What is being asked:
All of the data is to be repeated verbatim.

Available records:
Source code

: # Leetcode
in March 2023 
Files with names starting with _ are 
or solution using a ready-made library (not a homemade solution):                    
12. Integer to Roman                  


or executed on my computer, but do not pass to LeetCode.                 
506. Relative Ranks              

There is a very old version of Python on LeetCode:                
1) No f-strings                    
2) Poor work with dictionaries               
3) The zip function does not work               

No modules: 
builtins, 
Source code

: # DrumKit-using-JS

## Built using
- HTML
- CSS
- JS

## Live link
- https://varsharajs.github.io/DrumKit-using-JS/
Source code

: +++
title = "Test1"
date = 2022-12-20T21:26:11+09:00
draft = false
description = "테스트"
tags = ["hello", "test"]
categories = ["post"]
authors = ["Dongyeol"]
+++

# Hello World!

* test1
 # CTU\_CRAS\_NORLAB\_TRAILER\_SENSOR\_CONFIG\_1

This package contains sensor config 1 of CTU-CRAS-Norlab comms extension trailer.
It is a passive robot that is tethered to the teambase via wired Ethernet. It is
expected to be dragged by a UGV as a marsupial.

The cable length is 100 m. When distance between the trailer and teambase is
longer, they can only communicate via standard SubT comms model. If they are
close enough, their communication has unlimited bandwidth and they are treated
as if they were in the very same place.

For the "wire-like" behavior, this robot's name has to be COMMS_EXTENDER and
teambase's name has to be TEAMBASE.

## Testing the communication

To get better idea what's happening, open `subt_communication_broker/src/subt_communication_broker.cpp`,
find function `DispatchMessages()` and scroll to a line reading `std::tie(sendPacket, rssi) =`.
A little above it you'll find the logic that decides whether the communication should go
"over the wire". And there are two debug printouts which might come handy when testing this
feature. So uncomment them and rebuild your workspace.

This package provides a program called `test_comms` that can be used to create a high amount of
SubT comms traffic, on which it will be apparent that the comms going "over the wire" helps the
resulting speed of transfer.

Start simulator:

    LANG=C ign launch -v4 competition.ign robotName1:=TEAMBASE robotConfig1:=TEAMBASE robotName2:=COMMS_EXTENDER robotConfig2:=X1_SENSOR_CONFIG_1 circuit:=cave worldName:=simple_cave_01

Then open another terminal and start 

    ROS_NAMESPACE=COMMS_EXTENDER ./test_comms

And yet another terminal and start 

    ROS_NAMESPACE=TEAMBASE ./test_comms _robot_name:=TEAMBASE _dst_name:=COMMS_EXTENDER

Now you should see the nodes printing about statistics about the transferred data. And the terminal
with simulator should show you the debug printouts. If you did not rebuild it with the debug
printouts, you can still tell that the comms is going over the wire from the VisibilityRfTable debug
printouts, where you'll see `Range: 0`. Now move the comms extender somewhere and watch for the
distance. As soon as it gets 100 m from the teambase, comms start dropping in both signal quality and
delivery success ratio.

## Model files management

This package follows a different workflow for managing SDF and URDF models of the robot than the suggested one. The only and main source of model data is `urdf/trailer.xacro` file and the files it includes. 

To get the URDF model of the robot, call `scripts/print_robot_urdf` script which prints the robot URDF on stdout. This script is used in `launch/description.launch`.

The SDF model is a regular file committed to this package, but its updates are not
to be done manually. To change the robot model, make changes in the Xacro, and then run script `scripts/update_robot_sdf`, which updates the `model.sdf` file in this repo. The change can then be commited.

Written answer:
Source code

: # Leetcode
in March 2023 
Files with names starting with _ are 
or solution using a ready-made library (not a homemade solution):                    
12. Integer to Roman                  


or executed on my computer, but do not pass to LeetCode.                 
506. Relative Ranks              

There is a very old version of Python on LeetCode:                
1) No f-strings                    
2) Poor work with dictionaries               
3) The zip function does not work               

No modules: 
builtins, 
Source code

: # DrumKit-using-JS

## Built using
- HTML
- CSS
- JS

## Live link
- https://varsharajs.github.io/DrumKit-using-JS/
Source code

: +++
title = "Test1"
date = 2022-12-20T21:26:11+09:00
draft = false
description = "테스트"
tags = ["hello", "test"]
categories = ["post"]
authors = ["Dongyeol"]
+++

# Hello World!

* test1
 # CTU\_CRAS\_NORLAB\_TRAILER\_SENSOR\_CONFIG\_1

This package contains sensor config 1 of CTU-CRAS-Norlab comms extension trailer.
It is a passive robot that is tethered to the teambase via wired Ethernet. It is
expected to be dragged by a UGV as a marsupial.

The cable length is 100 m. When distance between the trailer and teambase is
longer, they can only communicate via standard SubT comms model. If they are
close enough, their communication has unlimited bandwidth and they are treated
as if they were in the very same place.

For the "wire-like" behavior, this robot's name has to be COMMS_EXTENDER and
teambase's name has to be TEAMBASE.

## Testing the communication

To get better idea what's happening, open `subt_communication_broker/src/subt_communication_broker.cpp`,
find function `DispatchMessages()` and scroll to a line reading `std::tie(sendPacket, rssi) =`.
A little above it you'll find the logic that decides whether the communication should go
"over the wire". And there are two debug printouts which might come handy when testing this
feature. So uncomment them and rebuild your workspace.

This package provides a program called `test_comms` that can be used to create a high amount of
SubT comms traffic, on which it will be apparent that the comms going "over the wire" helps the
resulting speed of transfer.

Start simulator:

    LANG=C ign launch -v4 competition.ign robotName1:=TEAMBASE robotConfig1:=TEAMBASE robotName2:=COMMS_EXTENDER robotConfig2:=X1_SENSOR_CONFIG_1 circuit:=cave worldName:=simple_cave_01

Then open another terminal and start 

    ROS_NAMESPACE=COMMS_EXTENDER ./test_comms

And yet another terminal and start 

    ROS_NAMESPACE=TEAMBASE ./test_comms _robot_name:=TEAMBASE _dst_name:=COMMS_EXTENDER

Now you should see the nodes printing about statistics about the transferred data. And the terminal
with simulator should show you the debug printouts. If you did not rebuild it with the debug
printouts, you can still tell that the comms is going over the wire from the VisibilityRfTable debug
printouts, where you'll see `Range: 0`. Now move the comms extender somewhere and watch for the
distance. As soon as it gets 100 m from the teambase, comms start dropping in both signal quality and
delivery success ratio.

## Model files management

This package follows a different workflow for managing SDF and URDF models of the robot than the suggested one. The only and main source of model data is `urdf/trailer.xacro` file and the files it includes. 

To get the URDF model of the robot, call `scripts/print_robot_urdf` script which prints the robot URDF on stdout. This script is used in `launch/description.launch`.

The SDF model is a regular file committed to this package, but its updates are not
to be done manually. To change the robot model, make changes in the Xacro, and then run script `scripts/update_robot_sdf`, which updates the `model.sdf` file in this repo. The change can then be commited.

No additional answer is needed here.